Escucha este artículo
Audio generado con IA de Google
0:00
/
0:00
Aterrizamos en una pista tragada por la selva y el abandono. Desde las ventanillas de la pequeña nave, nos acercamos al lugar que fungía como edificio del aeropuerto, un pequeño local semidestruido, con la bandera de franjas horizontales: verde, amarilla y azul, que se izaba vieja, rota y sucia, en un asta no muy diferente, anunciando que estábamos en territorio chocoano.
Las personas se arremolinaban dentro de este surrealista edificio, esperando los pasajeros de la avioneta que deberían llevar hasta el muelle que distaba algunas calles largas, para embarcarnos en lancha hasta Capurganá, una población más arriba de donde estábamos, 20 minutos de tortuoso viaje hasta nuestro destino.
El señor que nos recogió en el aeropuerto, era un descendiente de africanos, gordo y gigante. Con unos pantalones cortos hasta las rodillas y de camisa desabrochada en el pecho. En su cabeza tenía un sombrero y en su rostro siempre una sonrisa impecable, que entre chiste y chiste nos amenizaba la impresión de tener que subirnos a su medio de transporte: un caballo con remolque, llamado “palomo”, presto para atravesar a Acandí.
Y así fue, nos dispuso humilde y tiernamente unos cojines bordeando su pobre “remolque”, después organizó como encajando fichas de rompecabezas el equipaje en la mitad, mientras nosotros, sentados en los bordes de madera, saltando al ritmo de los cascos de caballo y al son de vallenatos, cruzábamos calles y gentes; pobladores afrodescendientes en su mayoría, algunos mestizos.
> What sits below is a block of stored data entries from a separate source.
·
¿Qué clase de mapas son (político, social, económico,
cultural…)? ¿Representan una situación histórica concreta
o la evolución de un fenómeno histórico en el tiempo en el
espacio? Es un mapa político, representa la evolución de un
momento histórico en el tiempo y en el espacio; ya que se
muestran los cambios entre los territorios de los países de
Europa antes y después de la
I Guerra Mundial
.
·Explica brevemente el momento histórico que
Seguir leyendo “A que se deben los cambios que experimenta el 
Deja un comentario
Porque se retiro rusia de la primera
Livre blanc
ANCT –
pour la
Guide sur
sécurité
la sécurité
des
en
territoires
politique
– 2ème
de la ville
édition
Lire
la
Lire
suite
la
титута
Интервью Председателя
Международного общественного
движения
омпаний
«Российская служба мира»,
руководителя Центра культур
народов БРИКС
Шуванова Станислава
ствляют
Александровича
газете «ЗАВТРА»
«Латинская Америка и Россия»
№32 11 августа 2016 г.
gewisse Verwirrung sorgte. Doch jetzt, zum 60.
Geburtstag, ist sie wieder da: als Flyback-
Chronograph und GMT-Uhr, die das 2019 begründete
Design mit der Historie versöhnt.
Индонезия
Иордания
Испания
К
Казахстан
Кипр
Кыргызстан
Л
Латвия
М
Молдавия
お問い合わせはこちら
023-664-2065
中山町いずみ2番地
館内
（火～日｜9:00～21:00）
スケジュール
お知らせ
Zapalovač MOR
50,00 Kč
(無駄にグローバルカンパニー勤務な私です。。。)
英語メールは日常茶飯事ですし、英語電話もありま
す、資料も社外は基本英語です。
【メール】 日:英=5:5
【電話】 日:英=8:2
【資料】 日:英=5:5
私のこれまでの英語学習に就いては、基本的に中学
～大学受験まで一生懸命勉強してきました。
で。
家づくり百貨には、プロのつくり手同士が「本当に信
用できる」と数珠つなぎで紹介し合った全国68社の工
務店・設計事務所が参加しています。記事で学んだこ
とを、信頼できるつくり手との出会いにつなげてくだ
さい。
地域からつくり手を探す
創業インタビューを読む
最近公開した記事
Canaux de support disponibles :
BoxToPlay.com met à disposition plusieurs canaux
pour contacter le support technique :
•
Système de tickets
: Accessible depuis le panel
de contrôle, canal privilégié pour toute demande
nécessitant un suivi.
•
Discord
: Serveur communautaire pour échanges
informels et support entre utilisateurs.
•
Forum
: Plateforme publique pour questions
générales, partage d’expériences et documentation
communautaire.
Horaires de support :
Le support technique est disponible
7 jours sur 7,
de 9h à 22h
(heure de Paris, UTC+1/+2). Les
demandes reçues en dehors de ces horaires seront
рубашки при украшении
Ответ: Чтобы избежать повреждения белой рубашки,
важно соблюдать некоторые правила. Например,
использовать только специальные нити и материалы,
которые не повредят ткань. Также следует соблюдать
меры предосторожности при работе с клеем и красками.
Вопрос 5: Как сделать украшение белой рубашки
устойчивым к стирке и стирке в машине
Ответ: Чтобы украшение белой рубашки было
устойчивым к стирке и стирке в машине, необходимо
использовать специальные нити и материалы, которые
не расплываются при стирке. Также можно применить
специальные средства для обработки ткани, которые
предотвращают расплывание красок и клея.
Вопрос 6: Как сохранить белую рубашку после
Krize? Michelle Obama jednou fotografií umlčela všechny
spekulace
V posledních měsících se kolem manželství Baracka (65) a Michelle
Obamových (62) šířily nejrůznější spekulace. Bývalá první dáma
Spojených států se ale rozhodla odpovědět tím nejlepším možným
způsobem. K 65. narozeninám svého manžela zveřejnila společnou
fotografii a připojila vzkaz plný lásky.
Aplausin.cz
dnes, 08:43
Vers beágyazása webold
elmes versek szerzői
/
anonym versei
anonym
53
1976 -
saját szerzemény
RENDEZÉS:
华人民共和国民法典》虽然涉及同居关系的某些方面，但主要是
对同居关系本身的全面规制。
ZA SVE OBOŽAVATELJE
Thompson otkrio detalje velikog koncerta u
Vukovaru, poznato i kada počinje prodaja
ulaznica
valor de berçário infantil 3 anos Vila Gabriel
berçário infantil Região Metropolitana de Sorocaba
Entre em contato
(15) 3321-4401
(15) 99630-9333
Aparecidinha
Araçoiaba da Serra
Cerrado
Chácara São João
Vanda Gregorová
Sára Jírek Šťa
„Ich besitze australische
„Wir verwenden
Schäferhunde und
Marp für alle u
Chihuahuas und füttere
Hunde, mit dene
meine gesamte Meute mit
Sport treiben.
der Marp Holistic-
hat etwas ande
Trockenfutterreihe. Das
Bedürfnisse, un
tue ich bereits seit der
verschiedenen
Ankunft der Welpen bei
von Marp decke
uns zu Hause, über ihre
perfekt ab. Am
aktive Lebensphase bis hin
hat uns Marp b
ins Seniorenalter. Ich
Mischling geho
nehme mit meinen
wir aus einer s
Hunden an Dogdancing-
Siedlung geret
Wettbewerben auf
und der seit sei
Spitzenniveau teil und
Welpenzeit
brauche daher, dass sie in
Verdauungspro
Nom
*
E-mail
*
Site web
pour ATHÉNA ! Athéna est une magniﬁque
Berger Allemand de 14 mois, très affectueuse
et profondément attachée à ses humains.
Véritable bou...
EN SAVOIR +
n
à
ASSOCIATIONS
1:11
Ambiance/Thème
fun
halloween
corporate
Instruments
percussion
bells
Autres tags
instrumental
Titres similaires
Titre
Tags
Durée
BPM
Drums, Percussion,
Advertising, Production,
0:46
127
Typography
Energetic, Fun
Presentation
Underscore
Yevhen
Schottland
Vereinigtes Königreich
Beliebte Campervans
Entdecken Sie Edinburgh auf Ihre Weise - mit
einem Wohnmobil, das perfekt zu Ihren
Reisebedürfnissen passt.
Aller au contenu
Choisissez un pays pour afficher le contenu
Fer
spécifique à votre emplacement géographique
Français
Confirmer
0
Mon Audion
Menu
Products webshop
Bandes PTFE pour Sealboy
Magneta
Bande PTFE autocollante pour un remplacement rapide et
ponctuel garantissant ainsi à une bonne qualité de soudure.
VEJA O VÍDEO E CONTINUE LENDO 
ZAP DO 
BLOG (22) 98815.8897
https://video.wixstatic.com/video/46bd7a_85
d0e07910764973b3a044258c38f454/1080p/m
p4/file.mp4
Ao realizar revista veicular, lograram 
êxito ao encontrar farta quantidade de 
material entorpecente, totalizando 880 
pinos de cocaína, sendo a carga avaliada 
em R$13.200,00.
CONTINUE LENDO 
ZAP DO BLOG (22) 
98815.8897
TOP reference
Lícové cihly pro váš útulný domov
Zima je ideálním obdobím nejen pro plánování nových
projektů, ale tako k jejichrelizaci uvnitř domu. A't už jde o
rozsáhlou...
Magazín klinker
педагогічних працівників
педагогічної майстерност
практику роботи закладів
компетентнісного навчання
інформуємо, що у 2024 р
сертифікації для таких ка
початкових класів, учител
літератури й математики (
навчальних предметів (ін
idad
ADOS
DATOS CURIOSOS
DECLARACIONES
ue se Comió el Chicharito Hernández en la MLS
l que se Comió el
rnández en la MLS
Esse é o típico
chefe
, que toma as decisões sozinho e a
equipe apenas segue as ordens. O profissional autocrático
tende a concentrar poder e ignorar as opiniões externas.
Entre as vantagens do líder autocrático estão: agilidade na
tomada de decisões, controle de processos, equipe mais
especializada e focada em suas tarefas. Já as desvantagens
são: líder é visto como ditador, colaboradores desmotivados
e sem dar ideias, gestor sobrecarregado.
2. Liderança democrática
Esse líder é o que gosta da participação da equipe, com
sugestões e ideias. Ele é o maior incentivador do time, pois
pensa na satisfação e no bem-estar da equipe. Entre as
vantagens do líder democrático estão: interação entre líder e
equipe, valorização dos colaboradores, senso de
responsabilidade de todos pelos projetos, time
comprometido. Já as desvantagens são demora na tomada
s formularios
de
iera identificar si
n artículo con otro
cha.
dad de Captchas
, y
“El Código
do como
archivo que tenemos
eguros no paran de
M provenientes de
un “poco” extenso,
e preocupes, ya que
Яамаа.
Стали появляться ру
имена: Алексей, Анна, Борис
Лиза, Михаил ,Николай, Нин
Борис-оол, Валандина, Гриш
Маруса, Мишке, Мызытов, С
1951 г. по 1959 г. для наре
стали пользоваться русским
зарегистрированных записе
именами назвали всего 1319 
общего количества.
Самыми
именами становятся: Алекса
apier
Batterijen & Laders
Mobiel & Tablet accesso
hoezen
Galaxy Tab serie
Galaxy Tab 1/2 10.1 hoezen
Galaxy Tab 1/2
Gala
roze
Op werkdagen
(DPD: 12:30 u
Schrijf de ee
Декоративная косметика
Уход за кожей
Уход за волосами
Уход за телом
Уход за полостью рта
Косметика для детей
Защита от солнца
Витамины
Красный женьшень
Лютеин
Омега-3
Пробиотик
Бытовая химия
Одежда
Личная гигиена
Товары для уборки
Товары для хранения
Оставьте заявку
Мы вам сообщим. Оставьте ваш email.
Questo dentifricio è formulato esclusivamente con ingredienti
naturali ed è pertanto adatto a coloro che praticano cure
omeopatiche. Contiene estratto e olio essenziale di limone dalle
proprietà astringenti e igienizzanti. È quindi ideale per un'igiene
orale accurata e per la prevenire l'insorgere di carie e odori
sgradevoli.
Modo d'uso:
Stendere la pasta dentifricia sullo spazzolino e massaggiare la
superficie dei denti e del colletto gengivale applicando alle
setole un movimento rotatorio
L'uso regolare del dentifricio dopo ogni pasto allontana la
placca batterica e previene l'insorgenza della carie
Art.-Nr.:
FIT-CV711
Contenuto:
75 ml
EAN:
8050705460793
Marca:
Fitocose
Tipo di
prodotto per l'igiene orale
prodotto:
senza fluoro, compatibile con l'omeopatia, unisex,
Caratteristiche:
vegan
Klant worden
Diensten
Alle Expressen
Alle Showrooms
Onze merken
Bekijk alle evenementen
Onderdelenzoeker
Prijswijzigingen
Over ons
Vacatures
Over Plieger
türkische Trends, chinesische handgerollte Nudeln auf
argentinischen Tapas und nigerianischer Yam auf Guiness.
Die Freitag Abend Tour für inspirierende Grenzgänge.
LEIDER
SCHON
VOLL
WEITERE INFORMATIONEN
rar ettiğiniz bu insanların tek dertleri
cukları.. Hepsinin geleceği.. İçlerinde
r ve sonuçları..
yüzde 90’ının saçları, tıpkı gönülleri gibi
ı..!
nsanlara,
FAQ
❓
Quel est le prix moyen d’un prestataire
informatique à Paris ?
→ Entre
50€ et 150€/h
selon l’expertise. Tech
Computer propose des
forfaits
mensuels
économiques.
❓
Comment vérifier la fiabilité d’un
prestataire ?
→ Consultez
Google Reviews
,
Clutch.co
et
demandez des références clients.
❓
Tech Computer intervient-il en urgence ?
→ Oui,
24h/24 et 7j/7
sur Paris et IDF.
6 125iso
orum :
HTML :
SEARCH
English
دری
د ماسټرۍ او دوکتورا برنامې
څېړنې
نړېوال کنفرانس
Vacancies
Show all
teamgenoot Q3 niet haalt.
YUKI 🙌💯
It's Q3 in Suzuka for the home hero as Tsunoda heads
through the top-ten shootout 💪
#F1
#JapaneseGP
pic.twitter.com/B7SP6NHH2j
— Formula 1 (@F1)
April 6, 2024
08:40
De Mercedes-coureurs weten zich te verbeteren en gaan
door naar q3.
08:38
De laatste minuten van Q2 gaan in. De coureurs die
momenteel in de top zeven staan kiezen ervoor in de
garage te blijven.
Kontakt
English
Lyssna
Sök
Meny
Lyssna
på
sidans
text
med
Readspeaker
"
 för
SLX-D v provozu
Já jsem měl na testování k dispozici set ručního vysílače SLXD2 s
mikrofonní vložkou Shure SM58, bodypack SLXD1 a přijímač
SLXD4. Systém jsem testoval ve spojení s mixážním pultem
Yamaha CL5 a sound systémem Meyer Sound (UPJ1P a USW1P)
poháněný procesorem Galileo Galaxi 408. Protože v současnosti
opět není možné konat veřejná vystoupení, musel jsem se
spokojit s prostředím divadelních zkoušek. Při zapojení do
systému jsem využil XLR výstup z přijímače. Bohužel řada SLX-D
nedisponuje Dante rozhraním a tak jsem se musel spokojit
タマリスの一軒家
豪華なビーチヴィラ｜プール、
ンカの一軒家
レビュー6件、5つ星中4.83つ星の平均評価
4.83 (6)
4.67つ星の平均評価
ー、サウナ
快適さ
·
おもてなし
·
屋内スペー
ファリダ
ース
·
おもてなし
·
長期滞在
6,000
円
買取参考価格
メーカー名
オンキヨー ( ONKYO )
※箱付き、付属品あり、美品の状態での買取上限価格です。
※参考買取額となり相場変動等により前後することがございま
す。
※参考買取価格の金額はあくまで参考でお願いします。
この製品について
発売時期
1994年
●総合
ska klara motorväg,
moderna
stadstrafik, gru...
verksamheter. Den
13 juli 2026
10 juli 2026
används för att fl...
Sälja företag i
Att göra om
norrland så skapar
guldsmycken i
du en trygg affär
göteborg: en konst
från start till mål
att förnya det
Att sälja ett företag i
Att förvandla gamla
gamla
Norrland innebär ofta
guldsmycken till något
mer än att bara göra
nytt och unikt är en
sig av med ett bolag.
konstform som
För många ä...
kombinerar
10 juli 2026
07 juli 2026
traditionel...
En las paredes de algunas casas y de negocios, veíamos en aerosol verde las siglas en mayúsculas de A.G.C (Autodefensas Gaitanistas de Colombia).
Recorriendo las calles de este pueblo, antes de llegar al muelle, realmente un embarcadero improvisado, mucho antes, había grandes extensiones de tierras sin ganado y con casas que alguna vez fueron de alguien pero hoy yacen abandonadas en ruinas. Estas escenas, son justo antes de las siglas A.G.C, en casas y negocios, pero tal vez este desierto verde tenga que ver con este nombre en mayúsculas que se está tragando el Golfo.
Tres o cuatro días más tarde, en una población que se llama Sapzurro, donde subimos escaleras interminables para pasar a las playas de la miel, territorio panameño, constataríamos el poco control fronterizo; para nadie es un secreto que lanchas cargadas de cocaína han de pasar por estas aguas rumbo a centro América, y que las A.G.C (Autodefensas Gaitanistas de Colombia), son las dueñas del negocio, pues tanto en carteles de la garita fronteriza, como en el muelle en turbo y el aeropuerto en Carepa, los personajes más buscados son narcotraficantes asociados a este grupo paramilitar.
Finalmente, tomamos nuestra lancha en Capurganá hasta Turbo, cruzando en dos horas la anchura del golfo ubicado en dos departamentos, Chocó y Antioquia, un golfo salado y dulce por la desembocadura del rio Atrato. Luego fuimos en taxi hasta Carepa, a donde nos esperaría de regreso nuestra avioneta. En esos diálogos que se suele sostener a veces con los taxistas, este joven afrodescendiente nos dijo, mientras explicaba que, contrario a lo que piensa mucha gente, el aeropuerto no es de Apartadó sino de Carepa, que el pacífico es una sola cosa y tiene el mismo abandono, “un paraíso olvidado, panita”.